Section: Overall Objectives
Today's hard problems in data management go well beyond the traditional context of Database Management Systems (DBMS). These problems stem from significant evolutions of data, systems and applications. First, data have become much richer and more complex in formats (e.g., multimedia objects), structures (e.g., semi-structured documents), content (e.g., incomplete or imprecise data), size (e.g., very large volumes), and associated semantics (e.g., metadata, code). The management of such data makes it hard to develop data-intensive applications and creates hard performance problems. Secondly, data management systems need to scale up to support large-distributed systems (cluster systems, P2P systems) and deal with both fixed and mobile clients. In a highly distributed context, data sources are typically in high number, autonomous and heterogeneous, thereby making data integration difficult. Third, this combined evolution of data and systems gives rise to new, typically complex, applications with ubiquitous, on-line data access: virtual libraries, virtual stores, global catalogs, services for personal content management, services for mobile data management, etc.
The general problem can be summarized as complex data management in distributed systems. The Atlas project-team addresses this problem with the objective of designing and validating new solutions with significant advantages in functionality and performance. To tackle this objective, we separate the problem along four main dimensions which we address in four themes. The theme ``database summaries'' addresses the issues of data abstraction from large size databases.

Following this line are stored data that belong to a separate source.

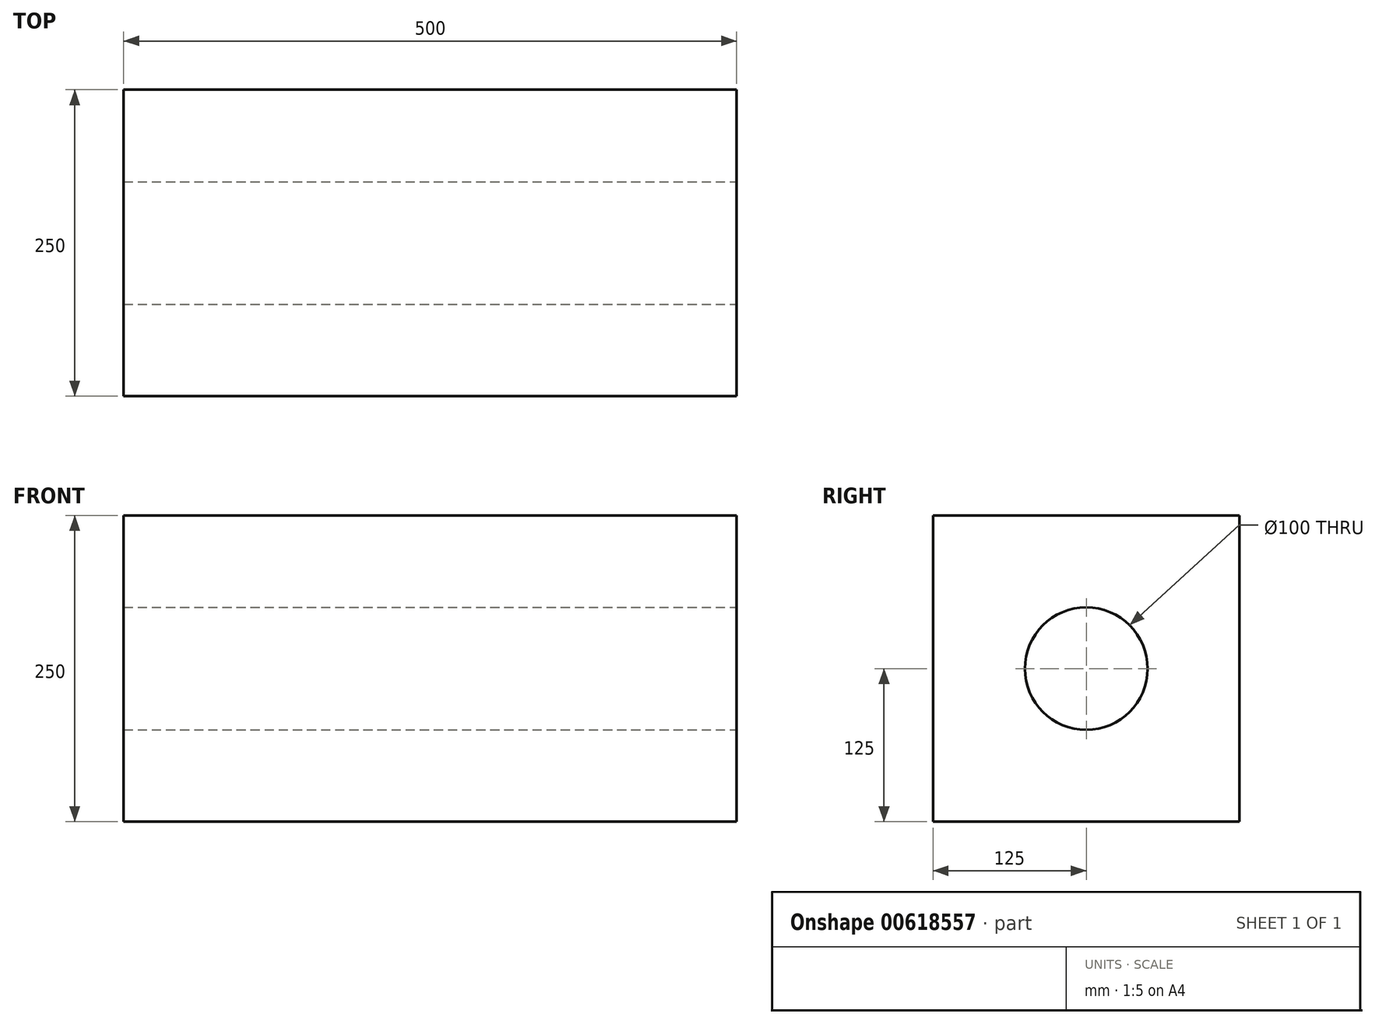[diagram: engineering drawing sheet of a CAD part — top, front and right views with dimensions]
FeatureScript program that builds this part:
annotation { "Feature Type Name" : "Feature", "Feature Type Description" : "" }
export const myFeature = defineFeature(function(context is Context, id is Id, definition is map)
    precondition{}
    {
        {
            var Q0;
            Q0=qCreatedBy(makeId("Top.planeOp"),FACE);
            var sketch = newSketch(context, id + "F0", { "sketchPlane" : qUnion([Q0])});
            skLineSegment(sketch, "E0.bottom", {"start": v(0, 0) * mm, "end": v(0, 0) * mm});
            skLineSegment(sketch, "E0.top", {"start": v(0, 0) * mm, "end": v(0, 0) * mm});
            skLineSegment(sketch, "E0.left", {"start": v(0, 0) * mm, "end": v(0, 0) * mm});
            skLineSegment(sketch, "E0.right", {"start": v(0, 0) * mm, "end": v(0, 0) * mm});
            skPoint(sketch, "E0.middle", {"position": v(0, 0) * mm});
            skLineSegment(sketch, "E1.bottom", {"start": v(250, 125) * mm, "end": v(-250, 125) * mm});
            skLineSegment(sketch, "E1.top", {"start": v(250, -125) * mm, "end": v(-250, -125) * mm});
            skLineSegment(sketch, "E1.left", {"start": v(250, 125) * mm, "end": v(250, -125) * mm});
            skLineSegment(sketch, "E1.right", {"start": v(-250, 125) * mm, "end": v(-250, -125) * mm});
            skSolve(sketch);
        }
        {
            var Q0;
            Q0=makeQuery(id+"F0.imprint","IMPRINT",FACE,{"disambiguationData":[TD([[makeQuery(id+"F0.imprint","IMPRINT",EDGE,{"derivedFrom":sQuery(id+"F0.wireOp",EDGE,"E1.bottom")}),1.0]])]});
            extrude(context, id + "F1", {"entities" : qUnion([Q0]), "oppositeDirection" : true, "depth" : 250 * mm, "offsetDistance" : 25 * mm});
        }
        {
            var Q0;
            Q0=makeQuery(id+"F1.opExtrude","SWEPT_FACE",FACE,{"disambiguationData":[OSD([sQuery(id+"F0.wireOp",EDGE,"E1.left")])]});
            var sketch = newSketch(context, id + "F2", { "sketchPlane" : qUnion([Q0])});
            skLineSegment(sketch, "E2.0", {"start": v(125, -125) * mm, "end": v(-125, -125) * mm});
            skLineSegment(sketch, "E3.0", {"start": v(0, -250) * mm, "end": v(0, 0) * mm});
            skCircle(sketch, "E4", {"center": v(0, -125) * mm, "radius": 50 * mm});
            skSolve(sketch);
        }
        {
            var Q0;
            {var subQ0=sQuery(id+"F2.wireOp",EDGE,"E4");var subQ1=sQuery(id+"F2.wireOp",EDGE,"E2.0");var subQ2=makeQuery(id+"F2.imprint","INTERSECT",VERTEX,{"disambiguationData":[OD(0.0)],"derivedFrom":[subQ1,subQ0]});Q0=makeQuery(id+"F2.imprint","IMPRINT",FACE,{"disambiguationData":[TD([[makeQuery(id+"F2.imprint","IMPRINT",EDGE,{"disambiguationData":[TD([[subQ2,-1.0]])],"derivedFrom":subQ1}),-1.0]])]});}
            var Q1;
            {var subQ0=sQuery(id+"F2.wireOp",EDGE,"E3.0");var subQ1=sQuery(id+"F2.wireOp",EDGE,"E2.0");var subQ2=makeQuery(id+"F2.imprint","INTERSECT",VERTEX,{"derivedFrom":[subQ1,subQ0]});Q1=makeQuery(id+"F2.imprint","IMPRINT",FACE,{"disambiguationData":[TD([[makeQuery(id+"F2.imprint","IMPRINT",EDGE,{"disambiguationData":[TD([[subQ2,-1.0]])],"derivedFrom":subQ1}),-1.0]])]});}
            var Q2;
            {var subQ0=sQuery(id+"F2.wireOp",EDGE,"E3.0");var subQ1=sQuery(id+"F2.wireOp",EDGE,"E2.0");var subQ2=makeQuery(id+"F2.imprint","INTERSECT",VERTEX,{"derivedFrom":[subQ1,subQ0]});Q2=makeQuery(id+"F2.imprint","IMPRINT",FACE,{"disambiguationData":[TD([[makeQuery(id+"F2.imprint","IMPRINT",EDGE,{"disambiguationData":[TD([[subQ2,-1.0]])],"derivedFrom":subQ1}),1.0]])]});}
            var Q3;
            {var subQ0=sQuery(id+"F2.wireOp",EDGE,"E4");var subQ1=sQuery(id+"F2.wireOp",EDGE,"E2.0");var subQ2=makeQuery(id+"F2.imprint","INTERSECT",VERTEX,{"disambiguationData":[OD(0.0)],"derivedFrom":[subQ1,subQ0]});Q3=makeQuery(id+"F2.imprint","IMPRINT",FACE,{"disambiguationData":[TD([[makeQuery(id+"F2.imprint","IMPRINT",EDGE,{"disambiguationData":[TD([[subQ2,-1.0]])],"derivedFrom":subQ1}),1.0]])]});}
            extrude(context, id + "F3", {"entities" : qUnion([Q0, Q1, Q2, Q3]), "operationType" : NewBodyOperationType.ADD, "oppositeDirection" : true, "depth" : 110.81 * mm, "offsetDistance" : 25 * mm});
        }
        {
            var Q0;
            Q0=makeQuery(id+"F1.opExtrude","SWEPT_FACE",FACE,{"disambiguationData":[OSD([sQuery(id+"F0.wireOp",EDGE,"E1.left")])]});
            var sketch = newSketch(context, id + "F4", { "sketchPlane" : qUnion([Q0])});
            skSolve(sketch);
        }
        {
            var Q0;
            {var subQ0=sQuery(id+"F0.wireOp",EDGE,"E1.left");Q0=makeQuery(id+"F4.imprint","IMPRINT",FACE,{"disambiguationData":[TD([[makeQuery(id+"F4.imprint","IMPRINT",EDGE,{"derivedFrom":makeQuery(id+"F1.opExtrude","CAP_EDGE",EDGE,{"disambiguationData":[OSD([subQ0])],"isStart":true})}),1.0]])]});}
            var sketch = newSketch(context, id + "F5", { "sketchPlane" : qUnion([Q0])});
            skLineSegment(sketch, "E5.0", {"start": v(125, -125) * mm, "end": v(-125, -125) * mm});
            skLineSegment(sketch, "E6.0", {"start": v(0, -250) * mm, "end": v(0, 0) * mm});
            skPoint(sketch, "E7", {"position": v(0, -125) * mm});
            skSolve(sketch);
        }
        {
            var Q0;
            Q0=sQuery(id+"F5.wireOp",VERTEX,"E7");
            var Q1;
            Q1=makeQuery(id+"F1.opExtrude","SWEPT_BODY",BODY,{"disambiguationData":[OSD([sQuery(id+"F0.wireOp",EDGE,"E1.bottom"),sQuery(id+"F0.wireOp",EDGE,"E1.top"),sQuery(id+"F0.wireOp",EDGE,"E1.left"),sQuery(id+"F0.wireOp",EDGE,"E1.right")])]});
            hole(context, id + "F6", {"style" : HoleStyle.SIMPLE, "endStyle" : HoleEndStyle.THROUGH, "holeDiameter" : 100 * mm, "majorDiameter" : 5 * mm, "isTappedThrough" : true, "tappedDepth" : 12 * mm, "tapClearance" : 3, "locations" : qUnion([Q0]), "scope" : qUnion([Q1])});
        }
    });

The theme ``model management'' addresses the issues of data abstraction from complexity. The theme ``multimedia data management'' deals with efficient and personalised access to multimedia data. Finally, the theme ``distributed data management'' addresses the problems of data replication and distributed query processing with complex data.
These dimensions are not independent and we foster cross-fertilization between themes. Examples of inter-theme research activities are: multimedia database summaries, multimedia data management in cluster systems, database summaries in P2P systems, and model management applied to distributed data integration.